Entropy (uniform): 2.0
Entropy (biased): 1.3567796494470397


### Section 3: Compression and Redundancy

- Compression reduces size by **removing predictable patterns**.
- If data is highly predictable → high redundancy → high compression possible.

**Entropy = Theoretical limit of compression**

For example:
- A message of 1000 bits with entropy 2.5 bits/symbol → can be compressed to ~2500 bits.

### Section 4: KL Divergence

Kullback-Leibler (KL) divergence measures the difference between two probability distributions:
\[ D_{KL}(P || Q) = \sum_x P(x) \log_2 \frac{P(x)}{Q(x)} \]

- Not symmetric: \( D_{KL}(P || Q) \neq D_{KL}(Q || P) \)
- Measures how inefficient it is to assume distribution Q when the true distribution is P.

In [None]:
def kl_divergence(p, q):
    p = np.array(p)
    q = np.array(q)
    mask = (p > 0) & (q > 0)
    return np.sum(p[mask] * np.log2(p[mask] / q[mask]))

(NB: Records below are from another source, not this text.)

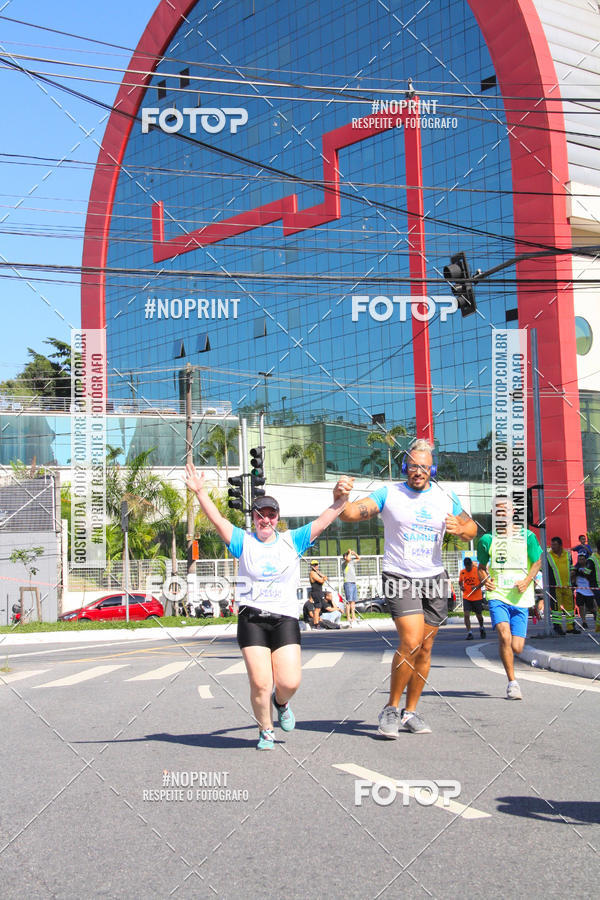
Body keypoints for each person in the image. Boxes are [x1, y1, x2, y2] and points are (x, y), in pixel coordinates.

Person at [184, 463, 353, 750]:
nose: (265, 519)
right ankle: (266, 730)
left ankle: (281, 703)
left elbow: (326, 518)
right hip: (252, 620)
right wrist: (200, 493)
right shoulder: (242, 541)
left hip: (284, 619)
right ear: (253, 517)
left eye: (271, 515)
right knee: (261, 682)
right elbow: (217, 520)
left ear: (278, 519)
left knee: (289, 682)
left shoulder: (293, 540)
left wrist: (341, 497)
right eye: (260, 514)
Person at [340, 438, 477, 736]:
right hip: (399, 575)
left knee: (426, 649)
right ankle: (390, 708)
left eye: (424, 467)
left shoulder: (446, 496)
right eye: (413, 466)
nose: (418, 471)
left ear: (433, 469)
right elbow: (350, 514)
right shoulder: (389, 493)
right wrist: (340, 497)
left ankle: (410, 712)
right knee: (412, 641)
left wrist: (461, 529)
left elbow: (472, 528)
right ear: (405, 466)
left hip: (435, 577)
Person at [477, 502, 542, 700]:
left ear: (513, 513)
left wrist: (527, 580)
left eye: (505, 510)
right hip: (497, 595)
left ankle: (512, 666)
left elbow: (537, 562)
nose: (501, 514)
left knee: (517, 647)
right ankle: (512, 683)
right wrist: (485, 580)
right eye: (497, 511)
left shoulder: (528, 537)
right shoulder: (487, 539)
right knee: (504, 636)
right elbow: (481, 566)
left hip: (521, 597)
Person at [547, 537, 574, 634]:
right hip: (555, 587)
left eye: (555, 545)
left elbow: (571, 567)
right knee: (556, 608)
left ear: (560, 545)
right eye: (552, 544)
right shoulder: (548, 556)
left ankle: (571, 627)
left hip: (567, 585)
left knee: (570, 607)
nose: (553, 547)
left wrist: (572, 575)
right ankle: (557, 627)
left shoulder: (567, 554)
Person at [459, 557, 486, 640]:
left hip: (477, 597)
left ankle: (481, 627)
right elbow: (460, 581)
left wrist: (477, 587)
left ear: (471, 564)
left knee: (479, 616)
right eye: (466, 567)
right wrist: (461, 587)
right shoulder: (462, 572)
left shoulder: (477, 571)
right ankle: (469, 632)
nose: (468, 568)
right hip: (467, 596)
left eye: (469, 566)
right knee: (466, 615)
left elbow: (483, 581)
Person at [572, 552, 597, 630]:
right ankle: (584, 622)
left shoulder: (589, 566)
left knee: (591, 607)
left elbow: (587, 574)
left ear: (586, 559)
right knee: (581, 606)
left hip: (588, 590)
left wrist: (580, 572)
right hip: (580, 589)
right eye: (579, 559)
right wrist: (573, 582)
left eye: (582, 559)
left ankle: (595, 614)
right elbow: (572, 575)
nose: (581, 561)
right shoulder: (576, 567)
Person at [342, 549, 360, 627]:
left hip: (353, 582)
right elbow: (348, 559)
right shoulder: (344, 563)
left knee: (353, 601)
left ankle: (353, 616)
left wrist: (354, 553)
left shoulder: (351, 563)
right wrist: (349, 552)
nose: (349, 556)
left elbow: (358, 558)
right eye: (347, 555)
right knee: (348, 601)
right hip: (348, 583)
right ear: (344, 557)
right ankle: (348, 617)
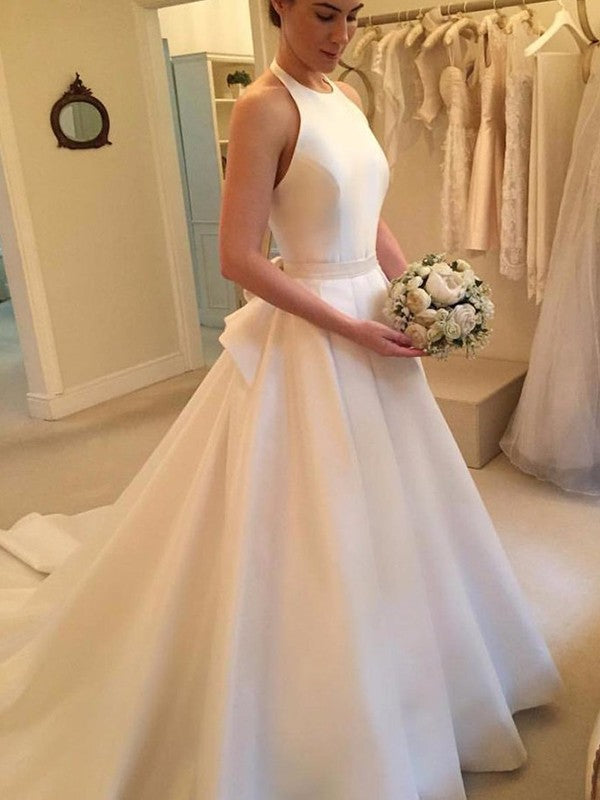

# P is true distribution, Q is approximation
P = [0.7, 0.1, 0.1, 0.1]
Q = [0.25, 0.25, 0.25, 0.25]
print("KL Divergence D(P || Q):", kl_divergence(P, Q))

###  Summary

| Concept       | Meaning                                      |
|---------------|----------------------------------------------|
| Bit           | Unit of information (answer to Yes/No)       |
| Entropy       | Average uncertainty in a distribution         |
| Compression   | Reducing data size by removing redundancy     |
| KL Divergence | Difference between two distributions          |

Information theory tells us **how much data we need to encode uncertainty** — this is fundamental to compression, learning, and even language models.